Per questo dalla Germania, le parole pronunciate dalla Merkel hanno un peso estremo.A Berlino la cancelliera spiega come l’instabilità della moneta unica e i suoi ripetuti “crolli” possano portare ad una crisi istituzionale dell’Europa, ad una disgregazione dell’UE.

Per evitare che in borsa i titoli siano soggetti a pericolose fluttuazioni, Angela Merkel invita i suoi colleghi, capi di stato e di governo a misurare le parole con i media. L’invito arriva al margine di un invito fatto ai suoi colleghi della coalizione di governo.

Parlare a sproposito innervosisce i mercati e fa crollare i titoli.

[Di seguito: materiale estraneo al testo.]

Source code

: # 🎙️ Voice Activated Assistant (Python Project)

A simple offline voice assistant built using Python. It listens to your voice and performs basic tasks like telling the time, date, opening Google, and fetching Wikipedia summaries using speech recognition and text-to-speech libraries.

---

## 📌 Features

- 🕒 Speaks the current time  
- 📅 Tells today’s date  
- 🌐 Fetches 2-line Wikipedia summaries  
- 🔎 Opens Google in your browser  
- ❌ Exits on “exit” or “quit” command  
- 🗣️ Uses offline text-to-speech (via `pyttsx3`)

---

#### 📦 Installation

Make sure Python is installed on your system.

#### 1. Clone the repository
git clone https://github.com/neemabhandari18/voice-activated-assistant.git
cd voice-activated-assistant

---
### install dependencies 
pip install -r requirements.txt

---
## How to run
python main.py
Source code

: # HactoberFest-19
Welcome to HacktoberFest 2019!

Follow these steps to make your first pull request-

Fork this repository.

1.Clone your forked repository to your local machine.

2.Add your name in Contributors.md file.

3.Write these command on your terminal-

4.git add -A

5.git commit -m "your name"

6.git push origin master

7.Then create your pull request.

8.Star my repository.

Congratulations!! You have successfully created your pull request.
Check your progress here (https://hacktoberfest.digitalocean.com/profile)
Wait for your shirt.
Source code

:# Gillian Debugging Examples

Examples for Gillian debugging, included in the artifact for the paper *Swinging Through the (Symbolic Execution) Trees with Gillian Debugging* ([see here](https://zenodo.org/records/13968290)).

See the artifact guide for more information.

Entra in campo poi il presidente della Bundesbank che ancora una volta torna a criticare le decisione della Banca Centrale Europea.

La BCE, dice Jens Weidmann, sta acquistando titoli di Stato sul mercato secondario e non è un’operazione lungimirante.

In questo modo, infatti, la BCE con il suo operato sta facendo a pezzi gli investitori privati operando una perniciosa sovrapposizione tra politica di bilancio e politica monetaria.